● **Supplied passage**

#####

Studying Babies' Brain Signals Could Help Doctors Treat Their Pain Better, Scientists Find
Babies cry often, and for innumerable reasons. For parents and doctors alike, this is especially troubling where medical procedures are concerned. New research has shown that studying babies' brain signals helps doctors treat babies' pain better, helping them to differentiate between a baby crying out of hunger versus that same baby crying out of physical hurt. Measuring brain signals is an empirical way to make sure that an infant's pain is being appropriately managed, which can help make treatment more effective.
Published Wednesday, the study, entitled "Nociceptive brain activity as a measure of analgesic efficacy in infants," was put together by researchers at the University of Oxford. Study author Rebeccah Slater shared that, in measuring babies' pain, "currently, doctors use facial grimaces and squints, but they could be caused by other factors, such as hunger or the desire for a cuddle." Thus, a more objective approach is needed; The study authors noted a current "inability to objectively measure pain in nonverbal populations," and their work was therefore meant to investigate this gap a bit further.
In the study, 72 babies were analyzed, and their reactions to "medically necessary painful stimuli, experimental stimuli that were mildly noxious, and non-noxious control stimulation" were assessed, with the scientists recording the babies' brain signals as they reacted to the different stimuli. The methods utilized an electroencephalogram (EEG) to "[detect] electrical activity in [the] brain using small, flat metal discs (electrodes) attached to [the] scalp." When the doctors drew blood from the babies, the babies' brain signals were recorded, and pain was detected. When a painkilling gel was applied to the babies, the signal was then reduced. Interestingly, these distinct signal markers correlated with the babies' physical expressions of discomfort, validating them to some extent.

#####

● **Data records**
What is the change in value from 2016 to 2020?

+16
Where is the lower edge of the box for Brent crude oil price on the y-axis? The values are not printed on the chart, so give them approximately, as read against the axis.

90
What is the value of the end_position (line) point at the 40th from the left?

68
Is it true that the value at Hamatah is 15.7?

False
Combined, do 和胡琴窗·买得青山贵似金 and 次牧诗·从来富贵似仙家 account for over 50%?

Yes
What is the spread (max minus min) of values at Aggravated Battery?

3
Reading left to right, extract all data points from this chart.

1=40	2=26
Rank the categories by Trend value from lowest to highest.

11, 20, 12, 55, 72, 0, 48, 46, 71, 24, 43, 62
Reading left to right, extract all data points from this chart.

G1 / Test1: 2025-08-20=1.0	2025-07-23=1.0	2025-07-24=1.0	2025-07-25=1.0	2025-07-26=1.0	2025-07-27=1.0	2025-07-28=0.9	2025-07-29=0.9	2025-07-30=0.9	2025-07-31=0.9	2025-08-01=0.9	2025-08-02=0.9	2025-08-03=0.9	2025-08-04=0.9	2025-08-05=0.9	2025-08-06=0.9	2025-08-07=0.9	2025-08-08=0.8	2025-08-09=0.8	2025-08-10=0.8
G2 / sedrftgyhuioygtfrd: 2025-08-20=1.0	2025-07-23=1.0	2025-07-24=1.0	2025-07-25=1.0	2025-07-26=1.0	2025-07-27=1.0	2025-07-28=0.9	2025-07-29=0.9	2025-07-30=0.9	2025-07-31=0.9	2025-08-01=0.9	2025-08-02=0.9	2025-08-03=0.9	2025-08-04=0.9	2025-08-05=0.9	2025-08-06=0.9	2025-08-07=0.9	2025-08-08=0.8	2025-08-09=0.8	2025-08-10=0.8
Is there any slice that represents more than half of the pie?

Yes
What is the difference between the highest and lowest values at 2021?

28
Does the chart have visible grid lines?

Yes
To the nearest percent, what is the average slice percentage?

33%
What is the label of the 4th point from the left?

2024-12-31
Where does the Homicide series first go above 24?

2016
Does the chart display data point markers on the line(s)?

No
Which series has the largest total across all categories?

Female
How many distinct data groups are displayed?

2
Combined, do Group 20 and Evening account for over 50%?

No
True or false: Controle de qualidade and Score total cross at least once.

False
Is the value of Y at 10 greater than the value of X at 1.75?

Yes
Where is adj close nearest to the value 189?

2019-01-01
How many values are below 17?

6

#####

● **Actions to take**
1. List every type of stimulus the article on infant pain says was used to assess the babies' reactions.
2. Answer these questions from the article on infant pain.
(a) Researchers at which university put the study together?
(b) How many babies were analyzed in the study?
(c) What happened to the brain signal when a painkilling gel was applied?
3. Reproduce the article on infant pain from "Published Wednesday, the" down to "a bit further.".

● **Activity answers**
1.
- medically necessary painful stimuli
- experimental stimuli that were mildly noxious
- non-noxious control stimulation

2.
(a) The University of Oxford
(b) 72
(c) It was reduced.

3.
Published Wednesday, the study, entitled "Nociceptive brain activity as a measure of analgesic efficacy in infants," was put together by researchers at the University of Oxford. Study author Rebeccah Slater shared that, in measuring babies' pain, "currently, doctors use facial grimaces and squints, but they could be caused by other factors, such as hunger or the desire for a cuddle." Thus, a more objective approach is needed; The study authors noted a current "inability to objectively measure pain in nonverbal populations," and their work was therefore meant to investigate this gap a bit further.